_The task_: Rewrite every line of the material with "describing" changed to "documenting", keeping everything else the same. Omit the pictures from your answer.

* * *

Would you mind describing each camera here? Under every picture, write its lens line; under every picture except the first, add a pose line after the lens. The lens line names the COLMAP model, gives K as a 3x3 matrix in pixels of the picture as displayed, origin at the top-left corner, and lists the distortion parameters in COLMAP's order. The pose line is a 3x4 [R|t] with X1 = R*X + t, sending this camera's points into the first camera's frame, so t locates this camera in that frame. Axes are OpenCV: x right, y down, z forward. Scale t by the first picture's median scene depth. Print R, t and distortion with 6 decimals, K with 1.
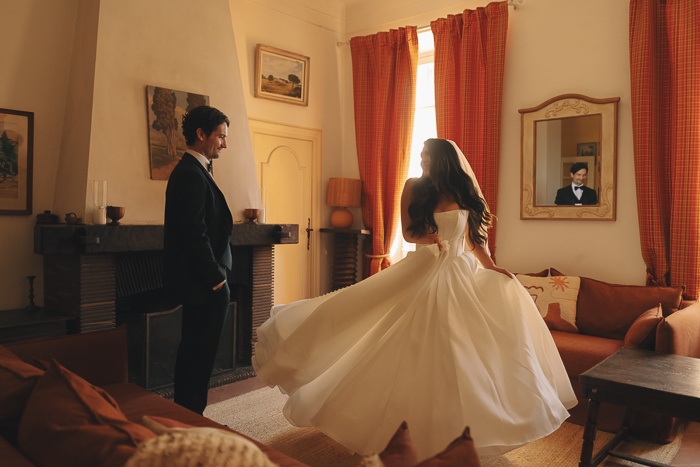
lens RADIAL K [[577.1, 0, 350.0], [0, 577.1, 233.5], [0, 0, 1]] dist [0.003872, 0.003429]
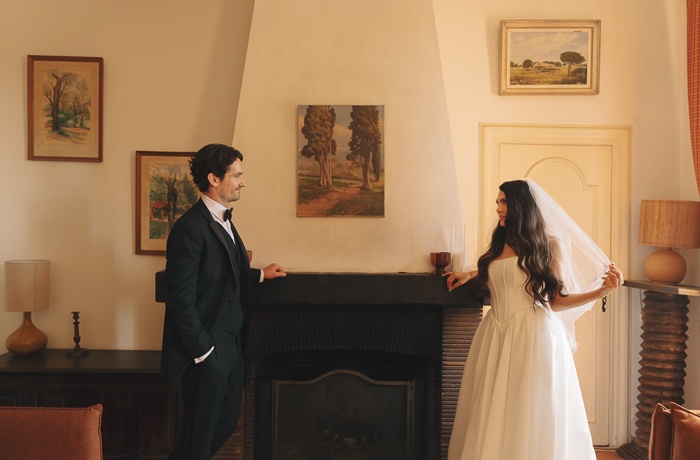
lens RADIAL K [[579.5, 0, 350.0], [0, 579.5, 230.0], [0, 0, 1]] dist [-0.007894, 0.001921]
pose [[0.665999, -0.004045, -0.745942, 0.252379], [-0.029449, 0.999063, -0.031711, -0.039605], [0.745371, 0.043086, 0.665256, 0.391124]]
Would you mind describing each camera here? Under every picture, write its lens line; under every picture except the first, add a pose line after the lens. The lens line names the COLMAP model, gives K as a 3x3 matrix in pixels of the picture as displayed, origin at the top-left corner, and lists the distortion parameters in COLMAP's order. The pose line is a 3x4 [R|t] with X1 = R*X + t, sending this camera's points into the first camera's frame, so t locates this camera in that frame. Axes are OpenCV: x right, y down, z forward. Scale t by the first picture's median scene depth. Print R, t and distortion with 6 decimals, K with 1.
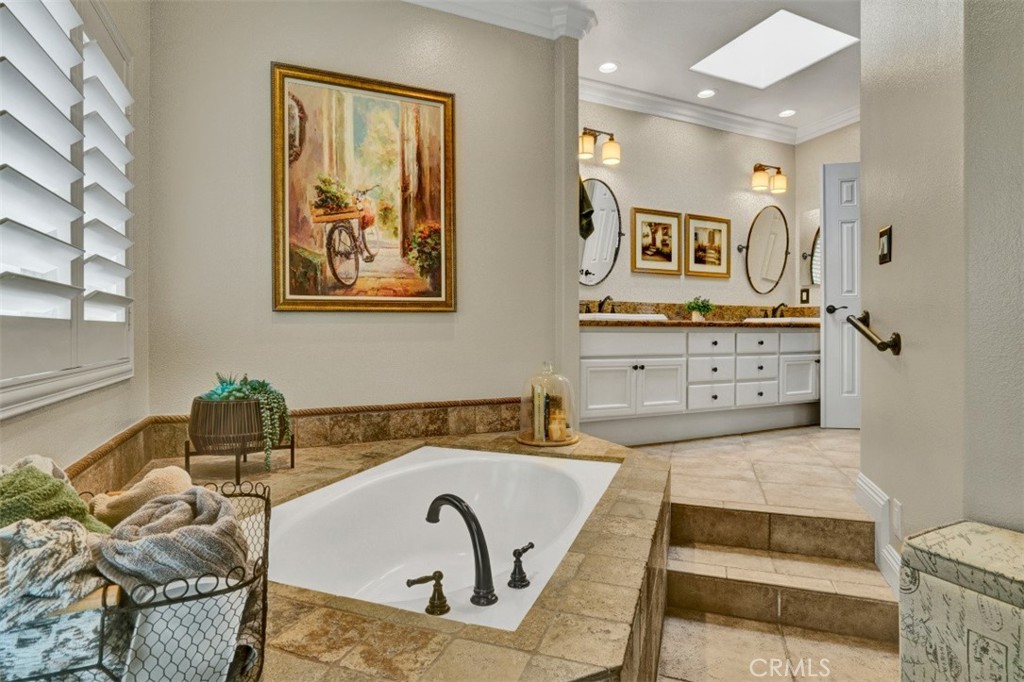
lens RADIAL K [[508.0, 0, 504.5], [0, 508.0, 339.2], [0, 0, 1]] dist [-0.035412, 0.011435]
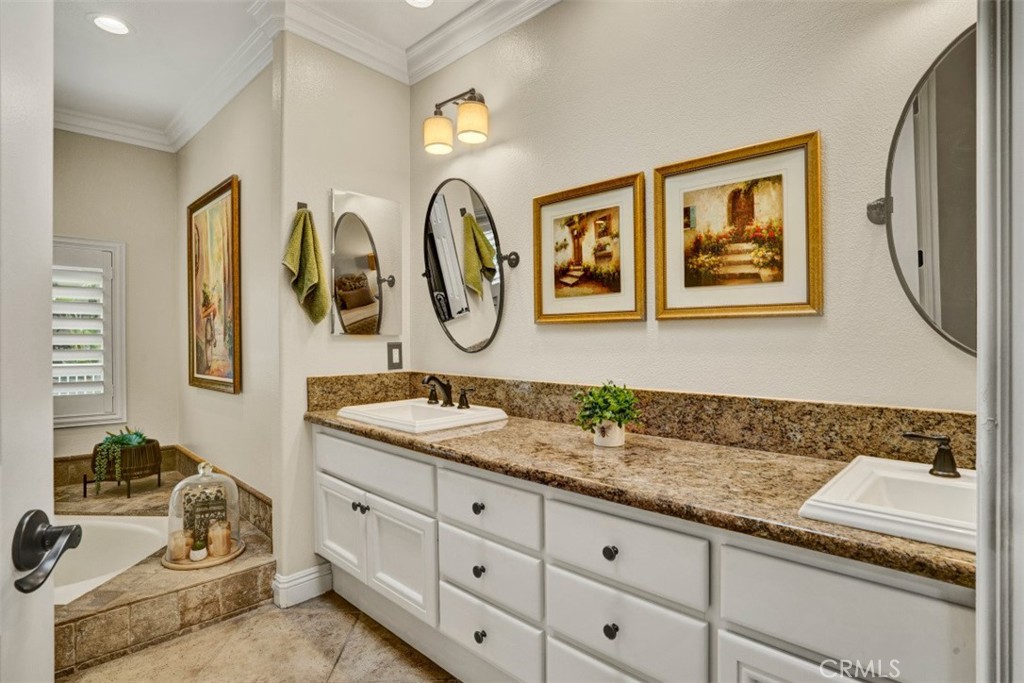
lens RADIAL K [[508.0, 0, 510.2], [0, 508.0, 345.3], [0, 0, 1]] dist [-0.035412, 0.011435]
pose [[0.407007, 0.012798, -0.913336, 0.704768], [-0.007247, 0.999916, 0.010781, -0.113124], [0.913396, 0.002231, 0.407065, 0.748684]]
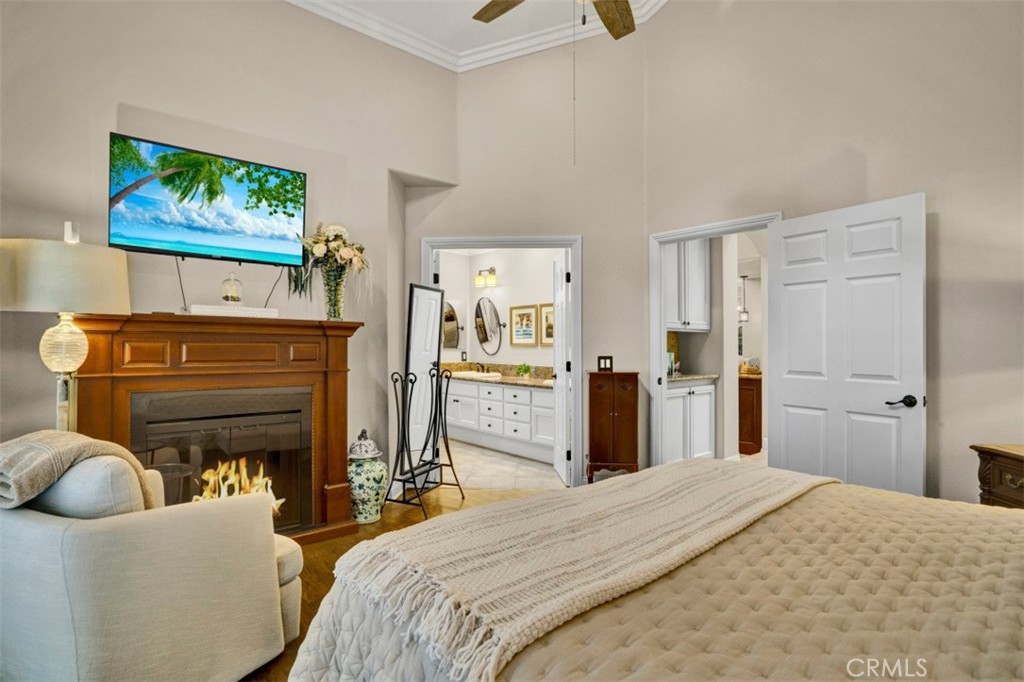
lens RADIAL K [[508.0, 0, 510.4], [0, 508.0, 343.4], [0, 0, 1]] dist [-0.035412, 0.011435]
pose [[0.331650, 0.000556, -0.943402, 1.772236], [-0.012071, 0.999920, -0.003654, -0.132272], [0.943325, 0.012600, 0.331631, 0.444046]]
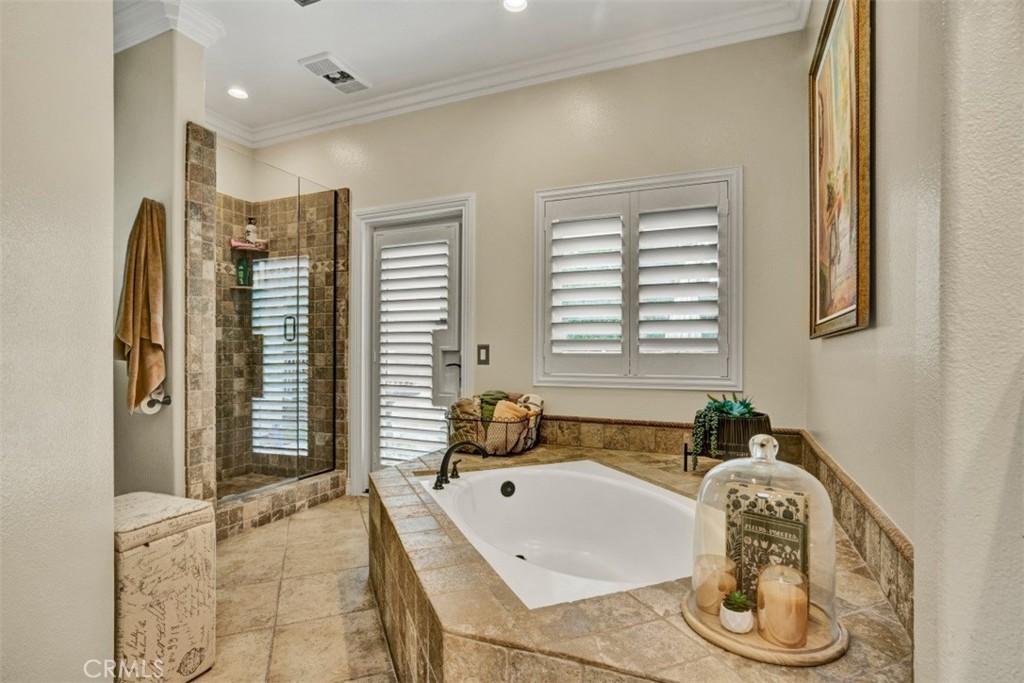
lens RADIAL K [[508.0, 0, 513.1], [0, 508.0, 357.8], [0, 0, 1]] dist [-0.035412, 0.011435]
pose [[-0.708894, 0.013389, -0.705188, 0.352704], [0.002179, 0.999857, 0.016793, -0.022612], [0.705312, 0.010368, -0.708821, 0.762711]]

* * *

_Reply_:
Would you mind documenting each camera here? Under every picture, write its lens line; under every picture except the first, add a pose line after the lens. The lens line names the COLMAP model, gives K as a 3x3 matrix in pixels of the picture as displayed, origin at the top-left corner, and lists the distortion parameters in COLMAP's order. The pose line is a 3x4 [R|t] with X1 = R*X + t, sending this camera's points into the first camera's frame, so t locates this camera in that frame. Axes are OpenCV: x right, y down, z forward. Scale t by the first picture's median scene depth. Print R, t and distortion with 6 decimals, K with 1.
lens RADIAL K [[577.1, 0, 350.0], [0, 577.1, 233.5], [0, 0, 1]] dist [0.003872, 0.003429]
lens RADIAL K [[579.5, 0, 350.0], [0, 579.5, 230.0], [0, 0, 1]] dist [-0.007894, 0.001921]
pose [[0.665999, -0.004045, -0.745942, 0.252379], [-0.029449, 0.999063, -0.031711, -0.039605], [0.745371, 0.043086, 0.665256, 0.391124]]
Would you mind documenting each camera here? Under every picture, write its lens line; under every picture except the first, add a pose line after the lens. The lens line names the COLMAP model, gives K as a 3x3 matrix in pixels of the picture as displayed, origin at the top-left corner, and lists the distortion parameters in COLMAP's order. The pose line is a 3x4 [R|t] with X1 = R*X + t, sending this camera's points into the first camera's frame, so t locates this camera in that frame. Axes are OpenCV: x right, y down, z forward. Scale t by the first picture's median scene depth. Print R, t and distortion with 6 decimals, K with 1.
lens RADIAL K [[508.0, 0, 504.5], [0, 508.0, 339.2], [0, 0, 1]] dist [-0.035412, 0.011435]
lens RADIAL K [[508.0, 0, 510.2], [0, 508.0, 345.3], [0, 0, 1]] dist [-0.035412, 0.011435]
pose [[0.407007, 0.012798, -0.913336, 0.704768], [-0.007247, 0.999916, 0.010781, -0.113124], [0.913396, 0.002231, 0.407065, 0.748684]]
lens RADIAL K [[508.0, 0, 510.4], [0, 508.0, 343.4], [0, 0, 1]] dist [-0.035412, 0.011435]
pose [[0.331650, 0.000556, -0.943402, 1.772236], [-0.012071, 0.999920, -0.003654, -0.132272], [0.943325, 0.012600, 0.331631, 0.444046]]
lens RADIAL K [[508.0, 0, 513.1], [0, 508.0, 357.8], [0, 0, 1]] dist [-0.035412, 0.011435]
pose [[-0.708894, 0.013389, -0.705188, 0.352704], [0.002179, 0.999857, 0.016793, -0.022612], [0.705312, 0.010368, -0.708821, 0.762711]]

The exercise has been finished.